Ranking among the top tourist attractions of the National Park Service and San Francisco, Alcatraz holds great fascination because of its isolation that earned it the name, The Rock. Today many believe it is haunted and tour Alcatraz hoping to experience ghostly encounters. The federal prison surrounded by treacherous waters was reputed to be escape-proof. Among 14 separate attempts involving 36 inmates, a successful escape has never been confirmed. 23 inmates were recaptured, 7 shot and killed as they fled, and at least 3 drowned. Five inmates in 1937 and 1962 remain unaccounted-for.


Some escape attempts were violent. Among the most infamous incidents was the 1946 Alcatraz Blastout in which six inmates overpowered an officer and stole his keys. After breaking into a gun gallery to grab weapons, they realized that the confiscated keys didn’t work on any doors leading out of the prison, and that other inmates wouldn’t help them. Taking several officers hostage, a two-day long gun battle ended when the U.S. Marines arrived and help reclaim the cell house. Officers Harold Stites and William Miller, and three inmates were killed during the siege. The three recaptured inmates shown in the left photo above (Clarence Carnes [left], Sam Shockley [center], and Mirian Thompson [right],) were tried & convicted of murder.

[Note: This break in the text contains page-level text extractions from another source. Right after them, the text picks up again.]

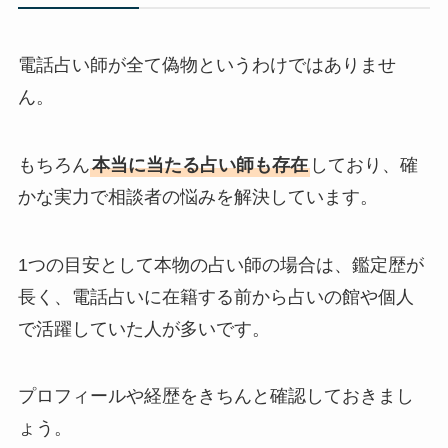
電話占い師が全て偽物というわけではありませ
ん。
もちろん
本当に当たる占い師も存在
しており、確
かな実力で相談者の悩みを解決しています。
1つの目安として本物の占い師の場合は、鑑定歴が
長く、電話占いに在籍する前から占いの館や個人
で活躍していた人が多いです。
プロフィールや経歴をきちんと確認しておきまし
ょう。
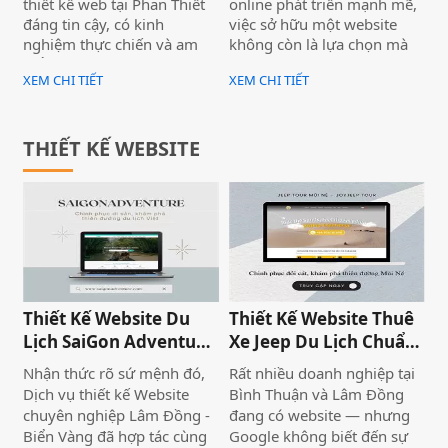
thiết kế web tại Phan Thiết
online phát triển mạnh mẽ,
đáng tin cậy, có kinh
việc sở hữu một website
nghiệm thực chiến và am
không còn là lựa chọn mà
hiểu thị trường địa phương?
đã trở thành yếu tố cần thiết
XEM CHI TIẾT
XEM CHI TIẾT
Với hơn 10 năm hoạt động
đối với mọi doanh nghiệp.
tại Bình Thuận – Lâm Đồng,
Đặc biệt tại Lâm Đồng – nơi
Biển Vàng đã đồng hành
có thế mạnh về du lịch,
cùng nhiều doanh nghiệp
nông nghiệp và dịch vụ –
THIẾT KẾ WEBSITE
lớn nhỏ trong hành trình
nhu cầu xây dựng thương
xây dựng thương hiệu trực
hiệu trên Internet ngày
tuyến — từ website đơn
càng tăng cao.
giản đến hệ thống bán hàng
phức tạp.
Thiết Kế Website Du
Thiết Kế Website Thuê
Lịch SaiGon Adventure
Xe Jeep Du Lịch Chuẩn
- Top tour Saigon
SEO 2026 | JoyJeep
Nhận thức rõ sứ mệnh đó,
Rất nhiều doanh nghiệp tại
Dịch vụ thiết kế Website
Bình Thuận và Lâm Đồng
chuyên nghiệp Lâm Đồng -
đang có website — nhưng
Biển Vàng đã hợp tác cùng
Google không biết đến sự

Shockley and Thompson were executed at the gas chamber at San Quentin in December 1948, but Clarence Carnes (center photo) found guilty and sentenced to life imprisonment, was paroled in 1973. Clarence Carnes narrowly escaped the gas chamber for his role in the 1946 failed attempt to escape from Alcatraz. 34 years after the Blast-out, and 17 years after Alcatraz closed, the paroled Clarence Carnes returned to visit the prison in 1980.